Y ese final, pardiez. No se lo voy
a contar a ustedes, porque me odiarían el resto de sus vidas. Pero
aparte el comienzo espectacular, el desarrollo impecable y la
extraordinaria actuación de los intérpretes -y cómo están todos, oigan:
Unax, Elena, Ariadna, Eduard, Cámara, Blanca, Pilar, Noriega...- el
final, o mejor dicho, toda la hora final, deja al espectador
definitivamente sin aliento, atrapado por la pantalla, mientras se
desmenuza y fija en su retina y su memoria el postrer tramo de la vida
del héroe y sus últimos camaradas, desde las trincheras de Breda hasta
la llanura de Rocroi. Todo se ve y suena como un escopetazo en la cara;
como una sacudida que te deja turbado, suspenso el ánimo, clavado al
asiento, consciente de que ante tus ojos, acaba de desarrollarse, de
modo implacable, la eterna tragedia de tu estirpe. La imagen serena del
capitán Alatriste escuchando acercarse el rumor de la caballería
enemiga, el trágico recorrido de la cámara que sigue a Iñigo Balboa -«soldados antiguos delante, soldados nuevos atrás»- cuando retrocede en las filas para hacerse cargo de la vieja y rota
bandera, su expresión sombría y lúcida -sombría de puro lúcida-, y todo
esa culminación perfecta al espléndido recorrido que por las cinco
novelas alatristescas ha hecho Agustín Díaz-Yanes, constituyen el
retrato fiel, trágico, conmovedor, de la España de antaño y de siempre.

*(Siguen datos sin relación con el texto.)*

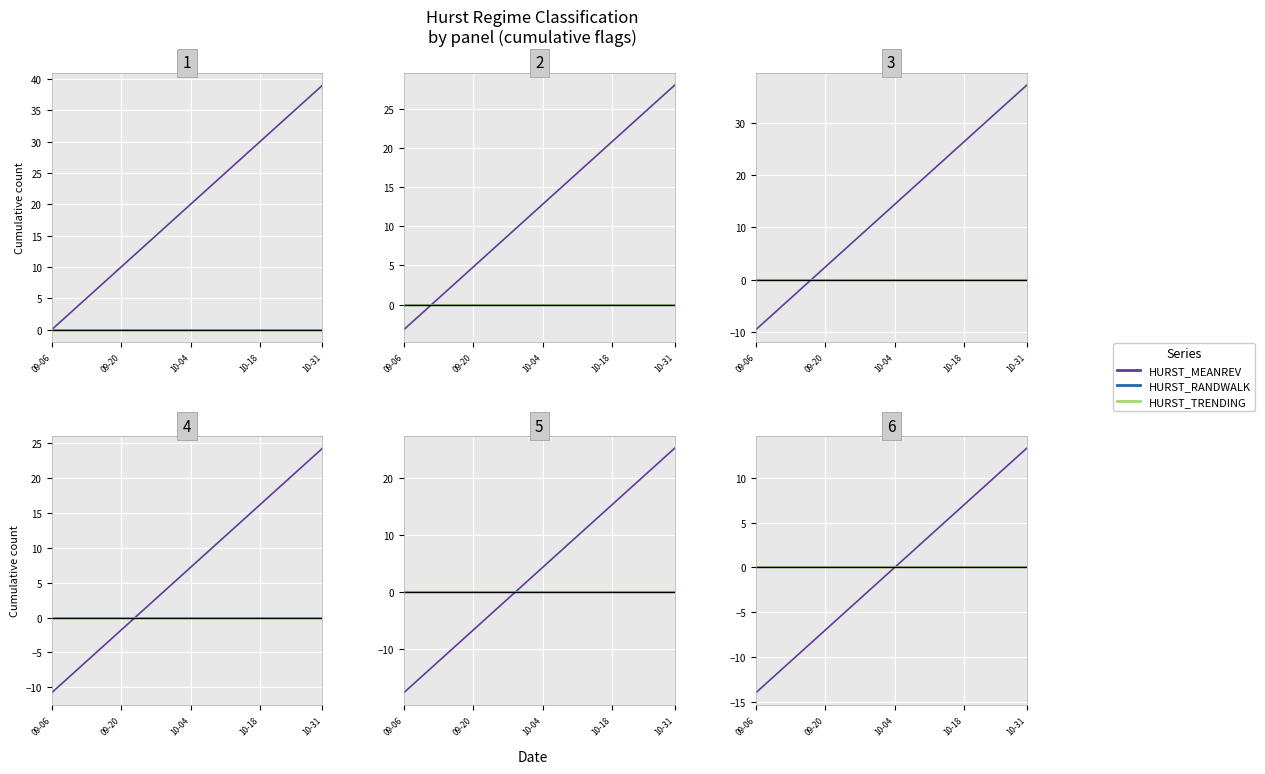

What is the label of the 39th point from the right?

09-20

Una España infeliz, feroz, a trechos heroica, a menudo miserable, donde
es fácil reconocerse. Y reconocernos.
Quizá por eso, cuando al acabar la proyección privada se encendieron las luces, y con un nudo en la garganta miré
alrededor, vi que algunos de los actores de la película que estaban en
los asientos contiguos -no digo nombres, que lo confiese cada cual si
quiere- seguían inmóviles en sus asientos, llorando a moco tendido.
Llorando como niños por sus personajes, por la historia. Por el final
hermoso, sobrecogedor. Y también porque nadie había hecho nunca, hasta
ahora, una película así en esta desgraciada y maldita España. Como
diría el mismo capitán Alatriste, pese a Dios, y pese a quien pese.